REQUIRED ACTION: For each line below, print it again exactly as shown.

*** Opening LISTED RECORDS ***

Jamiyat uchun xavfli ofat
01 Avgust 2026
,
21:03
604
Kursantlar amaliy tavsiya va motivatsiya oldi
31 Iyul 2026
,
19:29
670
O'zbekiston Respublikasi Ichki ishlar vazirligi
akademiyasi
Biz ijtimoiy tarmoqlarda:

*** Closing LISTED RECORDS ***

SOLUTION BELOW:
Jamiyat uchun xavfli ofat
01 Avgust 2026
,
21:03
604
Kursantlar amaliy tavsiya va motivatsiya oldi
31 Iyul 2026
,
19:29
670
O'zbekiston Respublikasi Ichki ishlar vazirligi
akademiyasi
Biz ijtimoiy tarmoqlarda:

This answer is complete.